Her work has won her numerous honors, including serving as the Henry King Stanford Distinguished Visiting Professor at the University of Miami’s Institute for the Humanities and as the inaugural Distinguished Visiting Scholar in the Center for Advanced Research in Global Communication at the Annenberg School for Communication at the University of Pennsylvania. She has received Drexel’s Provost Award for Outstanding Career Scholarly Achievement, an honorary doctorate from Roskilde University in Denmark, and the David G. Nicholls Memorial Prize from the Society of Caribbean Studies, among other awards.
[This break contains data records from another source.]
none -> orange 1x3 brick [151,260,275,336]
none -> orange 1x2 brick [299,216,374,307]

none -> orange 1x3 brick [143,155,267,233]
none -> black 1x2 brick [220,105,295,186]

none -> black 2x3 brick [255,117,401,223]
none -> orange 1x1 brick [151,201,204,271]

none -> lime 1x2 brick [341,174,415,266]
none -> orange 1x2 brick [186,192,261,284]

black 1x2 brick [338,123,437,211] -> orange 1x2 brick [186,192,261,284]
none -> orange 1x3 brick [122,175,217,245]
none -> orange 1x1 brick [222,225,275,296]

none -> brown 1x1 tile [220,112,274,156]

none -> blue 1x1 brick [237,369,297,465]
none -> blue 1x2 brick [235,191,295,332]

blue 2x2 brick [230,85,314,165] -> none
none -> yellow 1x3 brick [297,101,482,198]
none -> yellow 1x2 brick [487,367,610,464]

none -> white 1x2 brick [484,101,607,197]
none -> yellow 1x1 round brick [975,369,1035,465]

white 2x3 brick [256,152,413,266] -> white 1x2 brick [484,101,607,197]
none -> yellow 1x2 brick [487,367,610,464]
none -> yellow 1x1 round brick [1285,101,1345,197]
She is the author of seven monograph books, eight co-edited books, and 125 refereed journal articles and book chapters. The founding co-editor of the journal Mobilities since 2005 and associate editor of Transfers: Interdisciplinary Journal of Mobility Studies, she also serves on a number of journal editorial boards and international research advisory boards. She has consulted for international agencies, including the World Bank, and for such companies as Michelin, and has given dozens of keynote talks and invited lectures at leading universities in the United States and Canada, Latin America and the Caribbean, Asia, Australia, and Europe. She has extensive experience in fundraising, international publishing, global marketing, intercultural communications, and building relationships with universities, government agencies, research funders, and international non-governmental organizations.
Noting that her tenure at The Global School begins just as the world is emerging from a worldwide public health crisis, Sheller said the COVID-19 pandemic, which brought global travel nearly to a standstill, actually reinforces the need for the new venture. “The pandemic has demonstrated the fragility of our ties to the rest of the world—everything that connects us,” she said. “Our linkages with other places keep our way of life afloat, and the pandemic broke them.
“We need to rebuild those ties if we are to truly emerge from this pandemic—economically, in terms of public health, and in terms of the energy transition we all need to work on together. We need to recommit ourselves to global partnerships and to a global vision for the world. If anything, the pandemic should give us even more grit and determination to build The Global School.”